Copy out the lines below that hold the word "knee".

──────── DATA SHOWN ────────

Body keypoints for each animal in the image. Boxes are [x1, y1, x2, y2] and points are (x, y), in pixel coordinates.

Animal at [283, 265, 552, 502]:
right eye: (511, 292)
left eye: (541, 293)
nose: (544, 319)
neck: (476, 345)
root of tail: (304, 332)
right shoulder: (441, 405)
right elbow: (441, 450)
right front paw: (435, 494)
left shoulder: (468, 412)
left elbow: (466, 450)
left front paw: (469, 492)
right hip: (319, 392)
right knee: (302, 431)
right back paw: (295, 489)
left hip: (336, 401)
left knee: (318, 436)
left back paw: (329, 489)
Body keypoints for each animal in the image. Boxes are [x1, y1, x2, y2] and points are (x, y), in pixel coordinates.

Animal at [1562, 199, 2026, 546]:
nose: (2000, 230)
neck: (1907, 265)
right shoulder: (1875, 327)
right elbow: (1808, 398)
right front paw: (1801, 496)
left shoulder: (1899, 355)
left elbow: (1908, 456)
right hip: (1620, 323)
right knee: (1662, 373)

────────
──────── DATA SHOWN ────────

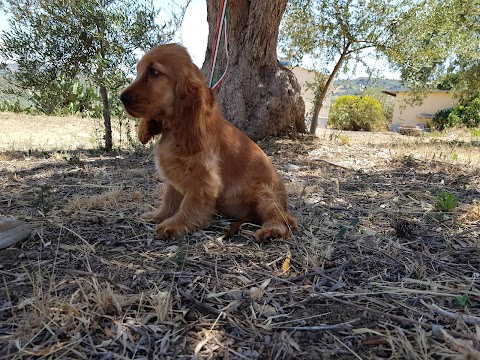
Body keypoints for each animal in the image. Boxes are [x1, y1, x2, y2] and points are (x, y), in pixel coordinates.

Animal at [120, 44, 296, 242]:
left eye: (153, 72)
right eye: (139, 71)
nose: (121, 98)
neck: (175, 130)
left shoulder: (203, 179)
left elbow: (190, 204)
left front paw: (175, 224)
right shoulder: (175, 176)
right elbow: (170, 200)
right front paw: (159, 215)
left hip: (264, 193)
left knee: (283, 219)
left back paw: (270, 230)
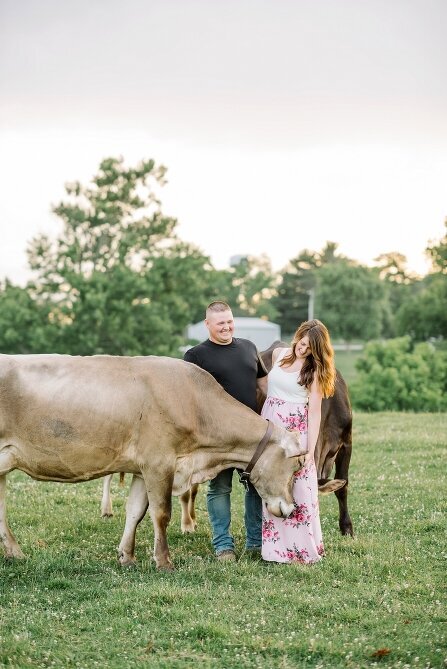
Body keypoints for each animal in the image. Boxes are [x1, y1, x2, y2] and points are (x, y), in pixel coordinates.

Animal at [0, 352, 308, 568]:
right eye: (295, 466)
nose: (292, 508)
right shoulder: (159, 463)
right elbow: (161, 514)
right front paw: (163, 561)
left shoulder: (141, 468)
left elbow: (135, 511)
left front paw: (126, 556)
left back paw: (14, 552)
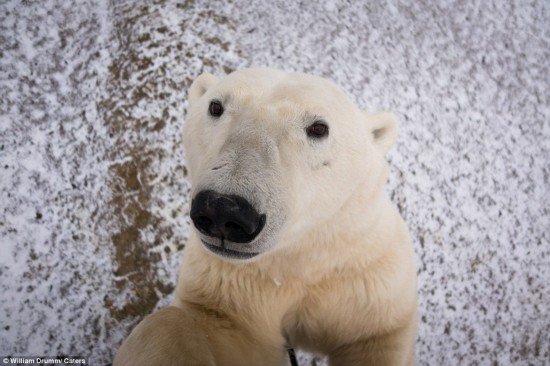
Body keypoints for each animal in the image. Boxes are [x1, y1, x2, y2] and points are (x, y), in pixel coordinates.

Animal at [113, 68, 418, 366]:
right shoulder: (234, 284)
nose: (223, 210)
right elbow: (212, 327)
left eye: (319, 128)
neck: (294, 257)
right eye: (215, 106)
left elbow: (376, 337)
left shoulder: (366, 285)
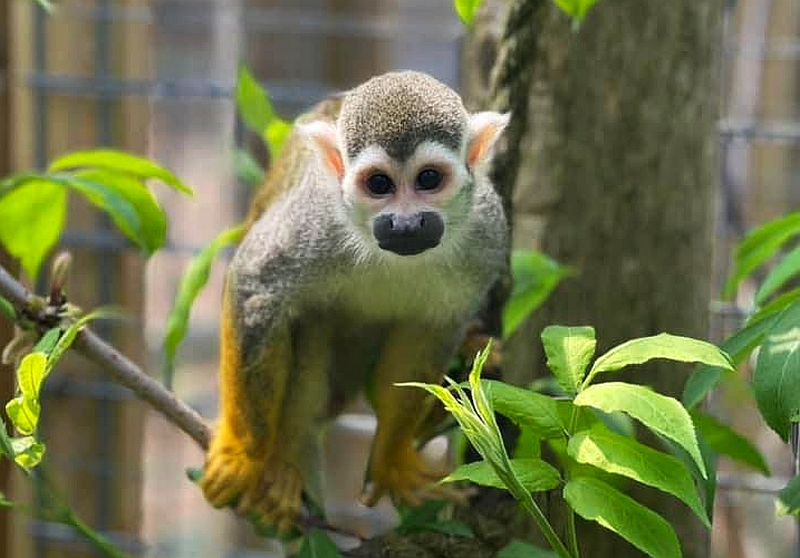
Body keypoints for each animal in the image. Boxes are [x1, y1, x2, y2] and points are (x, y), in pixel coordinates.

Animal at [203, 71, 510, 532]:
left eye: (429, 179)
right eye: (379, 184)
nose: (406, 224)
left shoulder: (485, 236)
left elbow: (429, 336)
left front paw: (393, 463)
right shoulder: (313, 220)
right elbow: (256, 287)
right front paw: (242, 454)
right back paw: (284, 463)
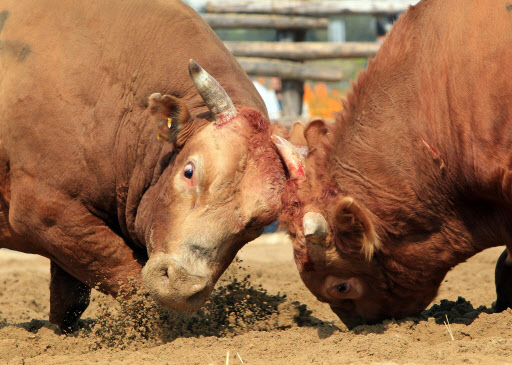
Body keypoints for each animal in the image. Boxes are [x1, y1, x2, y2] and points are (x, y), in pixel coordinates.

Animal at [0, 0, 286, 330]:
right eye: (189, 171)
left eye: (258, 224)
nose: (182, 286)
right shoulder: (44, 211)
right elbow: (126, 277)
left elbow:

────────

• _ANSWER SPACE_:
right knee: (302, 431)
left knee: (318, 436)
right knee: (1662, 373)
left knee: (283, 219)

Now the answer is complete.